At least 50 homeless people were reportedly forced out of a cemetery in Shahriar, Iran, after it emerged they had been sleeping in empty graves.

The people sleeping in the cemetery were allegedly beaten and thrown out of the graveyard in Nasirabad, Shahriar Province after Shahrvand newspaper covered the story, the National Council of Resistance of Iran reported.

However, when charities and other press went to the graveyard after it was reported there were people sleeping there, they found it empty, with one homeless man reporting the group had been forced from the area.

He told press: "Leave us alone.

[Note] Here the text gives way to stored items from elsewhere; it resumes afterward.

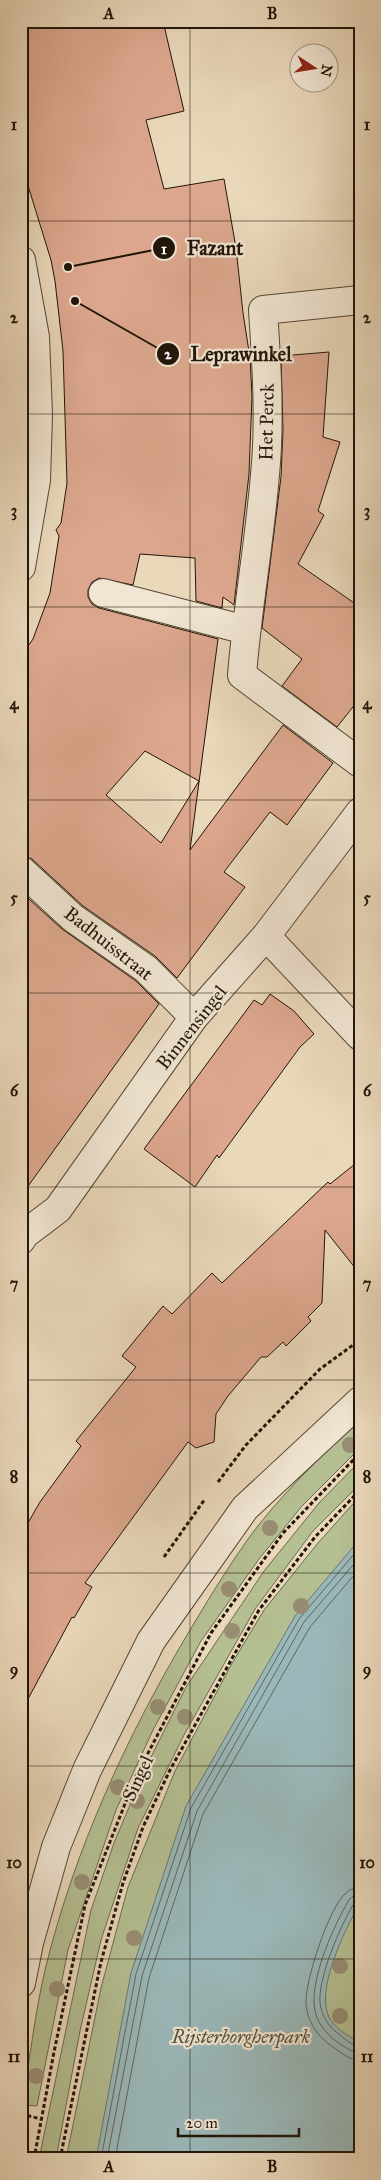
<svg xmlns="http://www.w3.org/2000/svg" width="381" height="2180" font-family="'IM FELL Great Primer',serif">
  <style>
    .green { fill: #b4bf92; stroke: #6a6a4d }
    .water { fill: #9ab8b9; stroke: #6a7772 }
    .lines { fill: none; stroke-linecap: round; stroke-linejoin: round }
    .shore { stroke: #5e6660; stroke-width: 1 }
    .building { fill: #dca78e; stroke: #211508; fill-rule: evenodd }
    .minor-casing { stroke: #534635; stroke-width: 30 }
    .path { stroke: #211508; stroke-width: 3; stroke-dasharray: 4 2.5; stroke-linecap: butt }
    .minor { stroke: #f1e6d3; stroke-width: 28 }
    .tree { fill: #988d73 }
    .grid { fill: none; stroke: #211508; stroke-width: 1; stroke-opacity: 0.55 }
    .labels { text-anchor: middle; stroke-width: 4.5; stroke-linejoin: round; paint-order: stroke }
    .street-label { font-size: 19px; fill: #211508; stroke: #f1e6d3 }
    .park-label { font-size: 19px; font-style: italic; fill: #545038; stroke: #f1e6d3 }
    .leader { fill: none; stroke: #211508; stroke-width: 2 }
    .callout-dot { fill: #211508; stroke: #f1e6d3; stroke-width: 2 }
    .mark-label { font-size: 15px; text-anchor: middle; font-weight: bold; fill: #fff }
    .callout-label { font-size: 20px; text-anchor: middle; font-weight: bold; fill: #211508; stroke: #f1e6d3; stroke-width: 4.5; stroke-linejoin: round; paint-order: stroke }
    .neatline { fill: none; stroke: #211508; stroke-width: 2 }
    .grid-label { font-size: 16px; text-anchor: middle; font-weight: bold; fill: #211508 }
  </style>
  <rect width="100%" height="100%" fill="#ead8bb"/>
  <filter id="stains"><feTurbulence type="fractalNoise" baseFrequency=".004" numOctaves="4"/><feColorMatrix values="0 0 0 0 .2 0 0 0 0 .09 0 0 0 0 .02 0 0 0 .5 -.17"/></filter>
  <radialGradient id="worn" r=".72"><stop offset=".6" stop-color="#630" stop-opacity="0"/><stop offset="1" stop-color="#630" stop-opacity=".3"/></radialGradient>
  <g class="green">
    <path d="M360 1418V1448L302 1506 259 1559 201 1641 153 1730 116 1810 68 1950 37 2106 22 2105C30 2059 35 2011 46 1966 75 1849 126 1738 187 1635 206 1603 226 1570 248 1539 280 1495 321 1457 360 1418Z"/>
    <path d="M360 1461V1484L313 1531 255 1609 184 1735 138 1828 101 1940 80 2031 56 2159H39L91 1910 114 1843 145 1769 186 1687 264 1571 319 1503Z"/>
    <path d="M360 1496V2159H66L101 1988 128 1887 175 1771 231 1665 264 1610 318 1543Z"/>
  </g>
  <path class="water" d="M360 1539V1903C346 1928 311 1996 332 2022 339 2031 350 2037 360 2042V2159H96L131 1973 186 1806 295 1616Z"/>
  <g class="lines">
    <g class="shore">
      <path d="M360 1888C354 1888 350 1889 346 1893 329 1907 305 1981 306 2003 307 2022 318 2037 333 2047 341 2053 349 2060 360 2060"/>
      <path d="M360 1895 353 1896 349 1900C334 1925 313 1973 314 2002 314 2018 323 2031 336 2041 343 2046 351 2052 360 2053"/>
      <path d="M360 1902 353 1905C340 1927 318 1977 320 2003 322 2017 329 2027 340 2035 346 2040 352 2046 360 2046"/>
      <path d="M101 2159 136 1974 191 1808 299 1619 360 1547"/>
      <path d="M107 2159 142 1976 197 1811 304 1622 360 1557"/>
      <path d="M115 2159 149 1978 203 1814 310 1627 360 1568"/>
    </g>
  </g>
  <g class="building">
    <path d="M21 21H163L184 111 146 120 164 189 224 179 236 248 243 313 250 358 252 396 249 474 234 605 223 597 222 608 196 601 195 558 140 554 133 585 99 578 92 582 88 590V597L92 604 99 608 218 639 190 850 283 725 333 763 287 825 270 812 224 872 245 887 177 978 155 956 83 906 32 859 21 855V656L33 639 50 593 59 536 56 530 61 523 67 483 63 351 55 281 51 260 21 163ZM145 751 199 781 161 843 106 795Z"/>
    <path d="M329 352 323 437 340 442 318 511 324 515 298 564 360 607V698L337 727 282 686 302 659 262 628 281 477 283 430 281 356Z"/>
    <path d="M21 892 62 929 136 981 159 1004 21 1196Z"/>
    <path d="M270 994 294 1011 314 1034 300 1047 219 1158 217 1155 195 1187 144 1149 254 1000 262 1005Z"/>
    <path d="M360 1160V1274L325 1230 322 1303 308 1317 311 1321 286 1346 283 1342 267 1357H261L228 1396 216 1414 214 1442 196 1448 188 1442 85 1583 92 1587 74 1618 72 1617 21 1712V1535L40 1502 81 1446 76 1441 136 1367 122 1356 163 1306 172 1314 212 1273 222 1283 328 1182 330 1184Z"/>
  </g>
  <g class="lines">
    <defs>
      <g id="minor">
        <path d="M21 260 35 337 38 415 36 480 21 567"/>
        <path d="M360 300 263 310C266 355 269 401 267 447 263 524 248 599 242 675L360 763"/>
        <path d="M103 593 246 630"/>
        <path d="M21 870 73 918 146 969 194 1017"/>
        <path d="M266 936 360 1036"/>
        <path d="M21 1240 25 1234 58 1209 194 1017 266 936 360 812"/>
        <path d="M21 1983 29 1943 56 1847 87 1770 151 1641 245 1508 360 1401"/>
      </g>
    </defs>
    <use href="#minor" class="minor-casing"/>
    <g class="path">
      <path d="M218 1482 246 1445 320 1369 360 1340"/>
      <path d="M164 1557 205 1499"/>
      <path d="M21 2114 41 2119"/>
      <path d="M34 2159 54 2052 85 1905 136 1776 211 1633 283 1533 360 1453"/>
      <path d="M60 2159 101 1962 123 1883 143 1827 170 1770 259 1610 315 1537 360 1490"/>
    </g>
    <use href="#minor" class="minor"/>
  </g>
  <g class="tree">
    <circle cx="350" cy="1445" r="8"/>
    <circle cx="270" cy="1528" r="8"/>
    <circle cx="229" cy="1589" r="8"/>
    <circle cx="301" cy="1606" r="8"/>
    <circle cx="232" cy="1631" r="8"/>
    <circle cx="158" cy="1707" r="8"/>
    <circle cx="185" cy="1717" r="8"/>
    <circle cx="118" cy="1787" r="8"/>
    <circle cx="137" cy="1801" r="8"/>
    <circle cx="82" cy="1882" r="8"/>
    <circle cx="134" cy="1938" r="8"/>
    <circle cx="340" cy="1966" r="8"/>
    <circle cx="57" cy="1989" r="8"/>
    <circle cx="340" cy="2016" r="8"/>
    <circle cx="36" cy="2076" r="8"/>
  </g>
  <path class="grid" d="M190 21V2159M21 221H360M21 414H360M21 607H360M21 800H360M21 993H360M21 1187H360M21 1380H360M21 1573H360M21 1766H360M21 1959H360"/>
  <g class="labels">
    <g class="street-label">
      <text transform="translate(266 422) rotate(-89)" y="7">Het Perck</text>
      <text transform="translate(109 943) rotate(38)" y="7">Badhuisstraat</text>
      <text transform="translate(191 1027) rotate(-52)" y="7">Binnensingel</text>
      <text transform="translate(137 1778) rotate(-65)" y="7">Singel</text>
    </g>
    <g class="park-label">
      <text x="241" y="2043">Rijsterborgherpark</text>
    </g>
  </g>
  <path class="leader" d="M68 267L164 248M75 301L168 354"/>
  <g class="callout-dot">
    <circle cx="68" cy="267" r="5"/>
    <circle cx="75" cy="301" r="5"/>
    <circle cx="164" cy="248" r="12"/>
    <circle cx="168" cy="354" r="12"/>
  </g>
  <g class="mark-label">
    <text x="164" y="254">1</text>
    <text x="168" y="359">2</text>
  </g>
  <g class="callout-label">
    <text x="215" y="255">Fazant</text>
    <text x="241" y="361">Leprawinkel</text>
  </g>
  <rect width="381" height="2180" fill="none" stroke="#ead8bb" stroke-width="55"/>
  <g transform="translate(314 68) rotate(102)"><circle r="24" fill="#f1e6d3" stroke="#9e9282"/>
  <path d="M0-4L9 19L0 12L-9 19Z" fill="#8f2418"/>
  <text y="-8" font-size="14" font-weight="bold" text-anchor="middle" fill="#211508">N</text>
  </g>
  <path d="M178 2128v8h121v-8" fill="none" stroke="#211508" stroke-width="2.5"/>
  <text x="186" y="2128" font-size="15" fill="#211508" stroke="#f1e6d3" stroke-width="4" paint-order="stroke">20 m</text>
  <rect x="28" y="28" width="326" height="2124" class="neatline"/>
  <g class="grid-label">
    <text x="109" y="19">A</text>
    <text x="272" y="19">B</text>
    <text x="14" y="130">1</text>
    <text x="367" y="130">1</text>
    <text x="14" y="323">2</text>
    <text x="367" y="323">2</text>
    <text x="14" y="516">3</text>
    <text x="367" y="516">3</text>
    <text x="14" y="709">4</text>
    <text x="367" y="709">4</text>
    <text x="14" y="903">5</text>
    <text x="367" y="903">5</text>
    <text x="14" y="1096">6</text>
    <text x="367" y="1096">6</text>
    <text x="14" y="1289">7</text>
    <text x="367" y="1289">7</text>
    <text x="14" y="1482">8</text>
    <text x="367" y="1482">8</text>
    <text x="14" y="1675">9</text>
    <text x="367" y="1675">9</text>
    <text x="14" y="1868">10</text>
    <text x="367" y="1868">10</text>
    <text x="14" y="2062">11</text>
    <text x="367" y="2062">11</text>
    <text x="109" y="2172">A</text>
    <text x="272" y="2172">B</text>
  </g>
  <rect width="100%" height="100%" filter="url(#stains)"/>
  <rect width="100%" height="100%" fill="url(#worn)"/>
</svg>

A group of officials came here early in the morning and beat us out of here, now we don't have even an empty grave to sleep in."

The governor of Sharyar, Saeid Naji, had reportedly told the state-sanctioned Islamic Republic News Agency the problem of homeless people sleeping in the cemetery would be specially dealt with, although there were no specific details of what this entailed.

Shahin Gobadi, from the Foreign Affairs Committee of the National Council of Resistance of Iran, (NCRI) said: "The phenomenon of grave-sleepers is another result of the devastating rule of the clerical regime in Iran, a country that sits on an ocean of oil.

"It is now abundantly clear that contrary to all of Rouhani's claims of 'moderation' and improving public welfare, during his tenure official embezzlement and corruption has only intensified and the regime has devoted all its available resources to repression at home, massacring the Syrian people and sponsoring terror.

"That is also true regarding all the assets that were unfrozen as a result of the nuclear deal. In the face of these horrifying images, the regime's officials including Rouhani have desperately resorted to sheer demagogy to fend off the public outcry and outrage."

The Iranian Embassy did not immediately respond to a request for comment.